◆ ACTIVITY ◆
Rewrite the data from the line holding "At which label does the data first exceed 1?" through the end of the data, both included, with "percentage" changed to "proportion" and everything else left as it is. Leave the pictures out of your answer.
BEGIN DATA FOR THE TASK
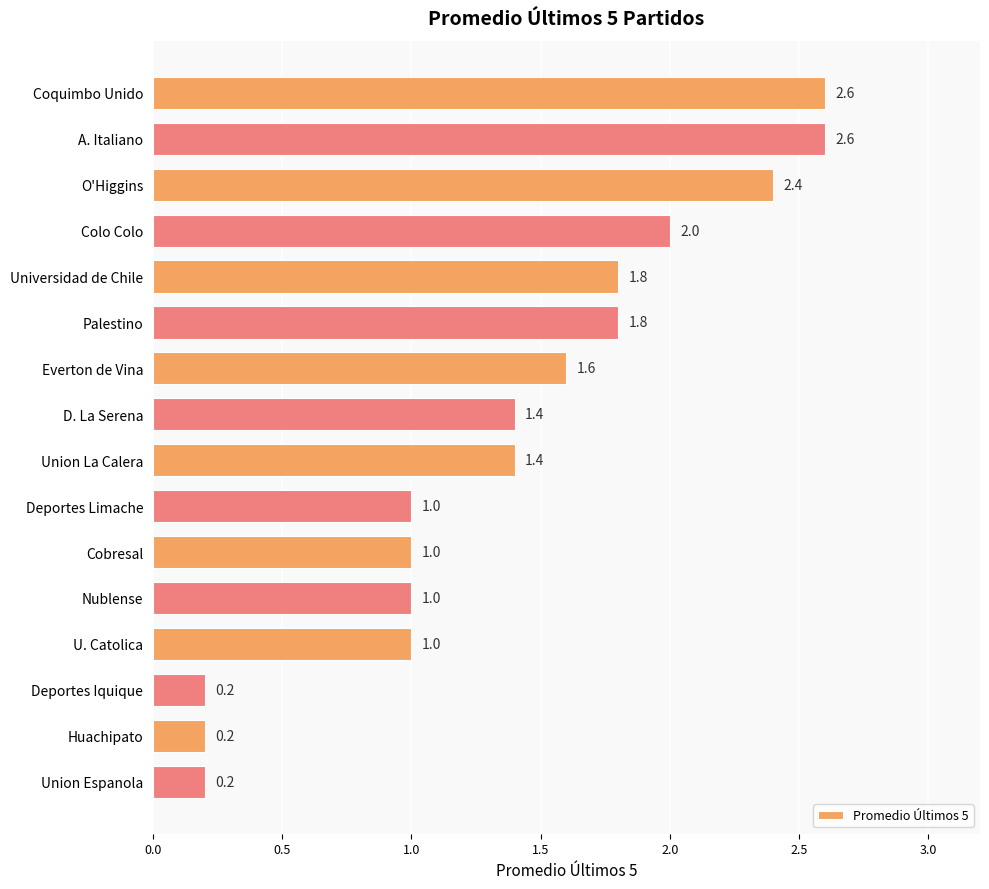

How many data points are less than 1?

3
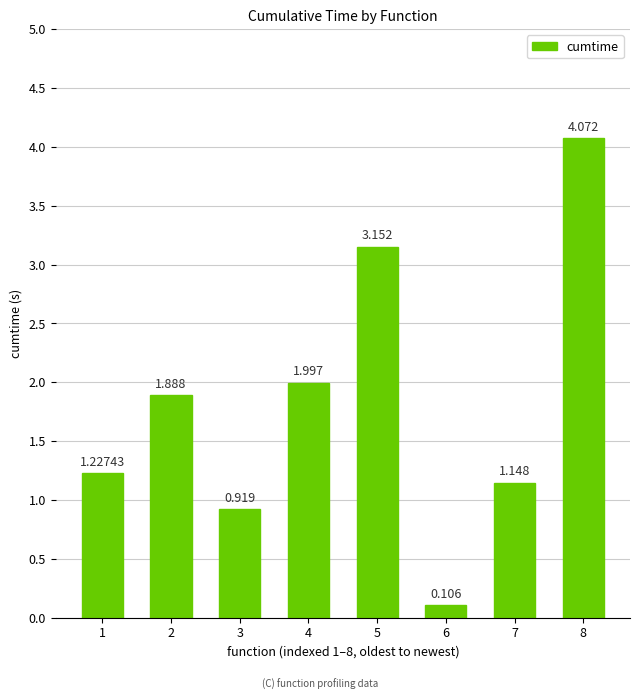

At which label does the data first exceed 1?

1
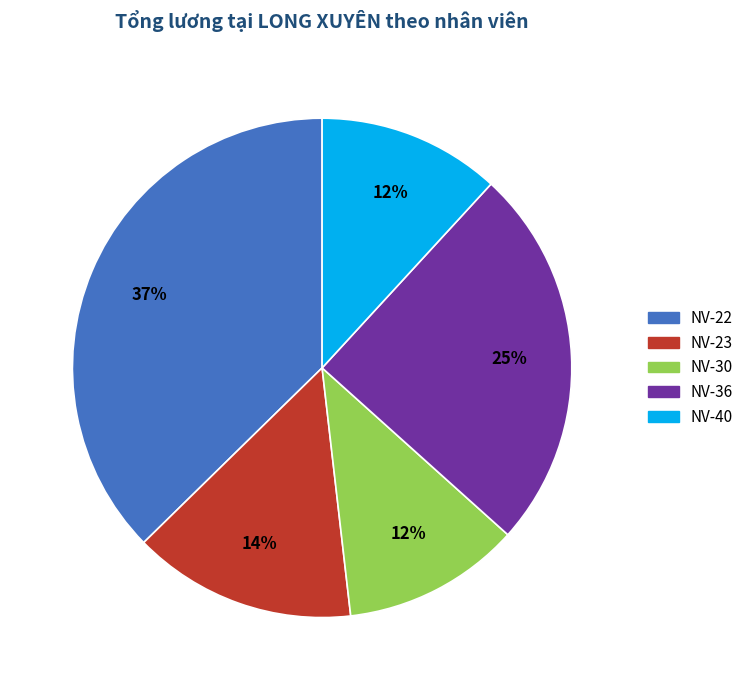

True or false: NV-40 accounts for 12% of the total.

True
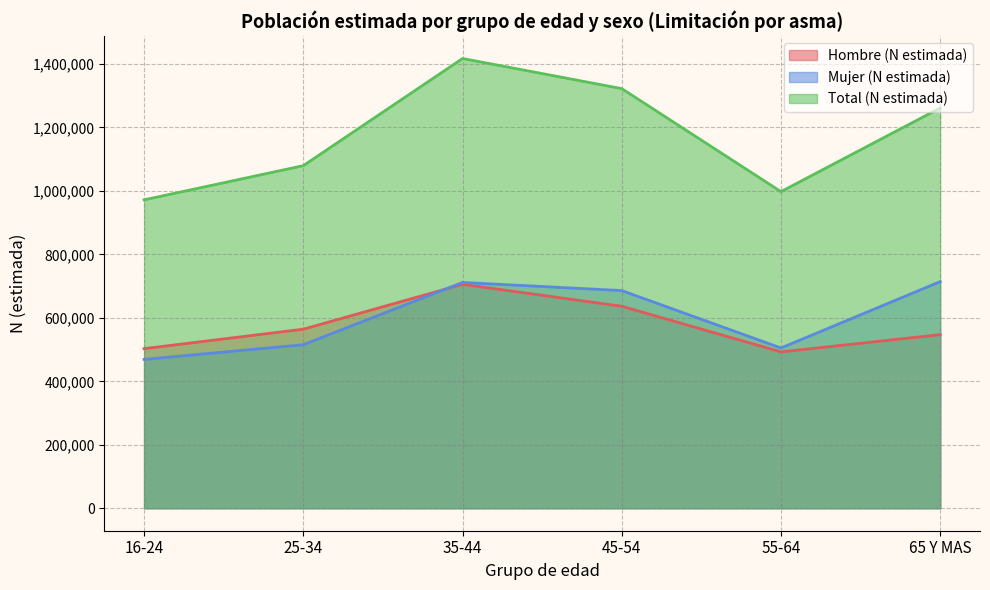

The value of Total (N estimada) at 16-24 is 971976. True or false?

True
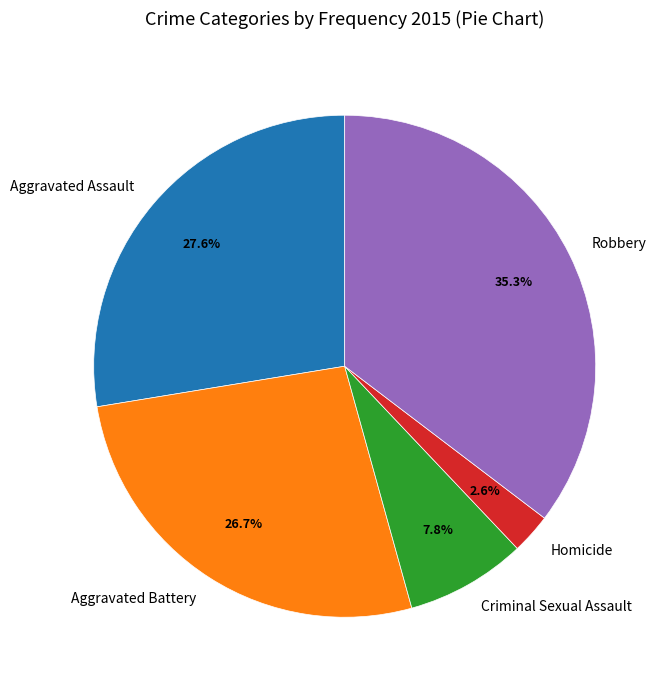

What percentage is NOT represented by Criminal Sexual Assault?

92.2%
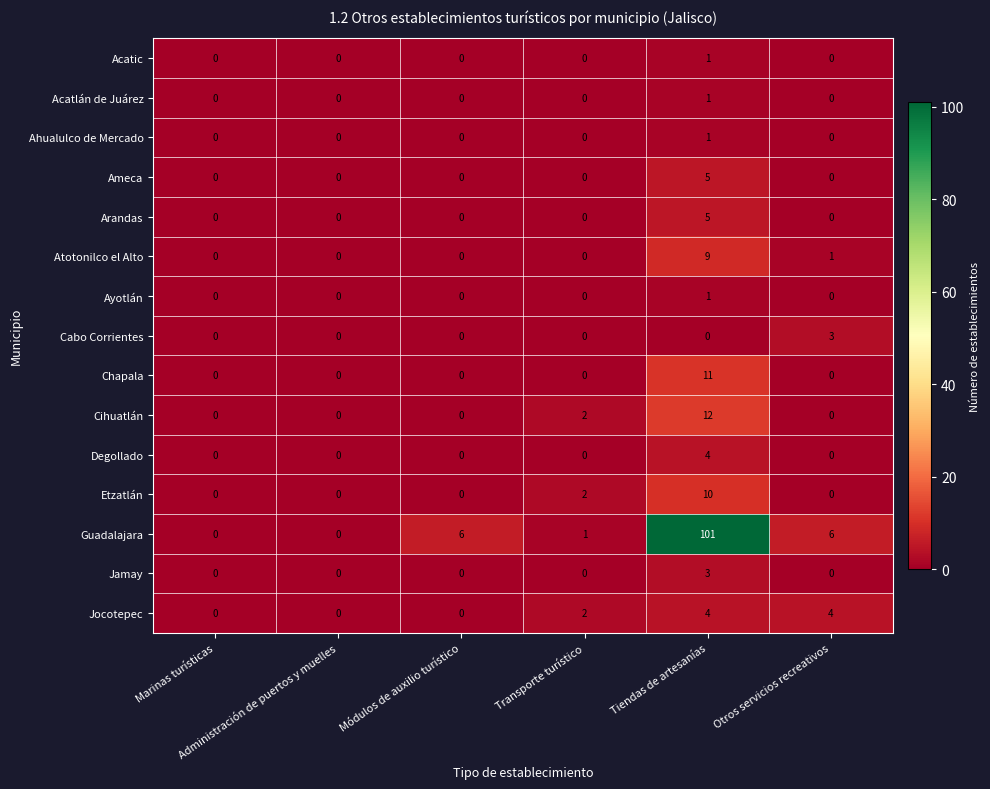

Count the Etzatlán values in the range 0 to 2.

5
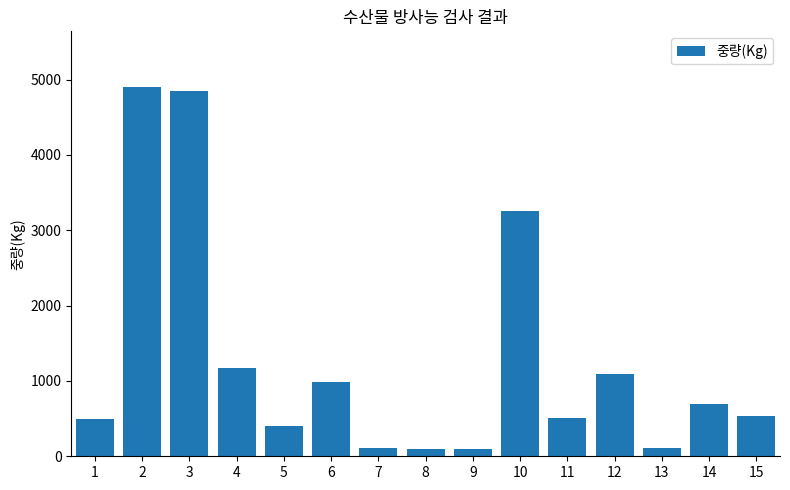

What is the sum of all values?

19317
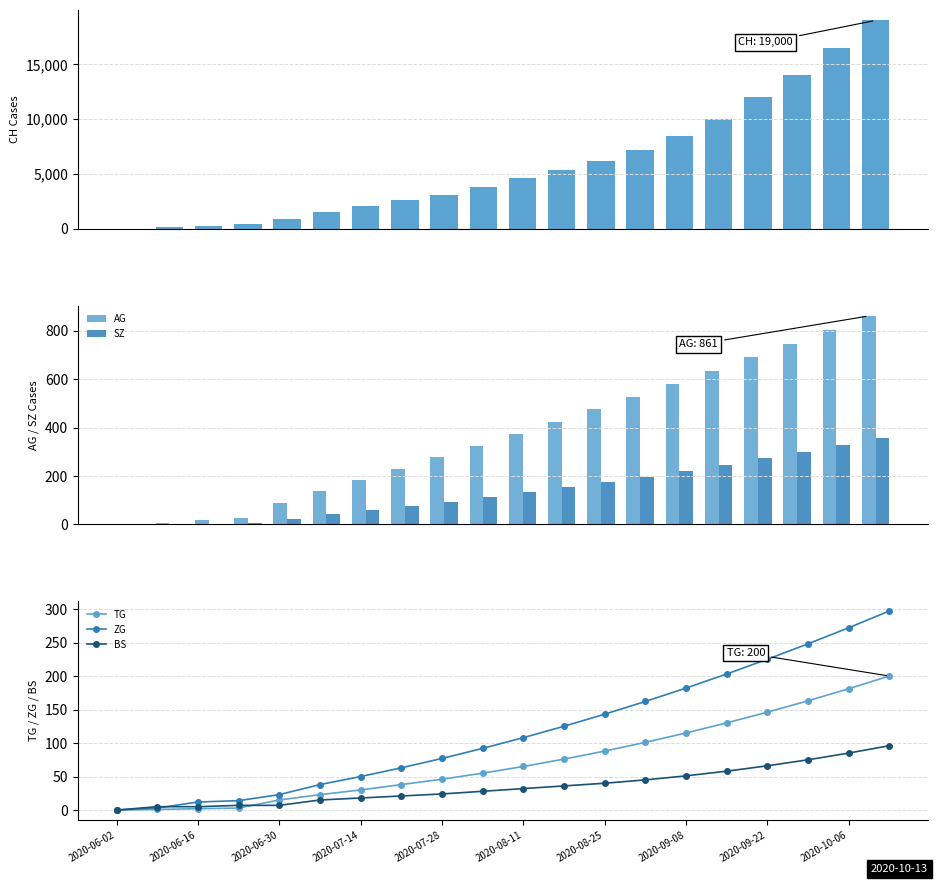

Which series has the largest total across all categories?

CH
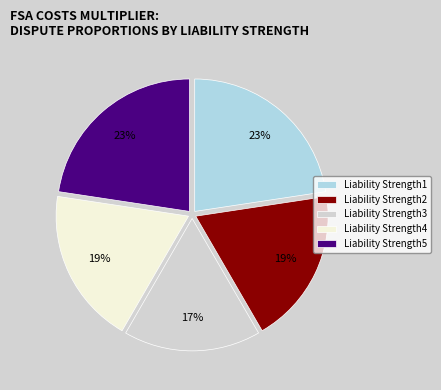

To the nearest percent, what is the average slice percentage?

20%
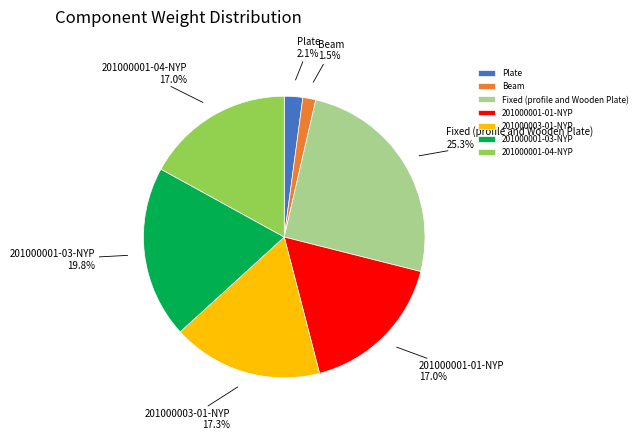

Count the number of slices in the pie.

7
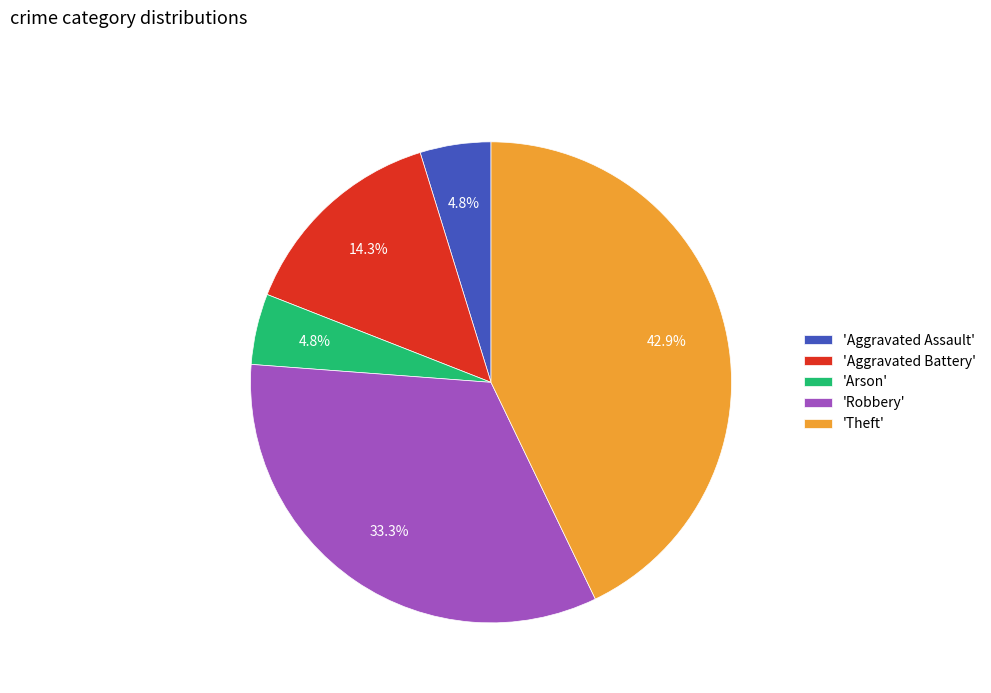

What percentage do 'Arson' and 'Robbery' together represent?

38.1%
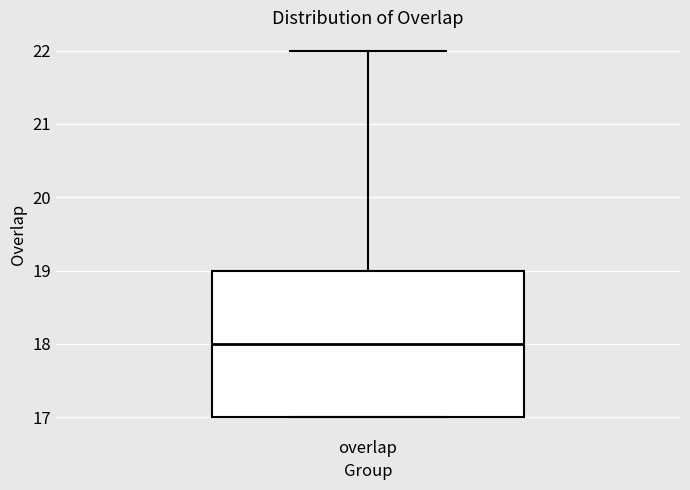

Where does the upper whisker of the box for overlap end on the y-axis? The values are not printed on the chart, so give them approximately, as read against the axis.

22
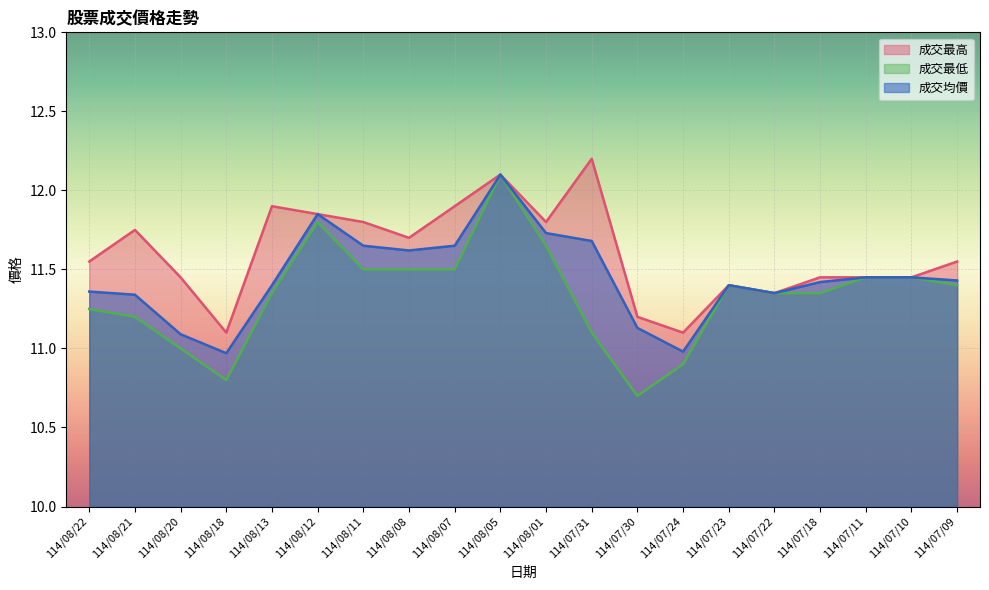

What is the greatest value displayed?

12.2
END DATA FOR THE TASK
◆ EXERCISE RESULT ◆
At which label does the data first exceed 1?

1

True or false: NV-40 accounts for 12% of the total.

True

The value of Total (N estimada) at 16-24 is 971976. True or false?

True

What proportion is NOT represented by Criminal Sexual Assault?

92.2%

Count the Etzatlán values in the range 0 to 2.

5

What is the sum of all values?

19317

Which series has the largest total across all categories?

CH

To the nearest percent, what is the average slice proportion?

20%

Count the number of slices in the pie.

7

What proportion do 'Arson' and 'Robbery' together represent?

38.1%

Where does the upper whisker of the box for overlap end on the y-axis? The values are not printed on the chart, so give them approximately, as read against the axis.

22

What is the greatest value displayed?

12.2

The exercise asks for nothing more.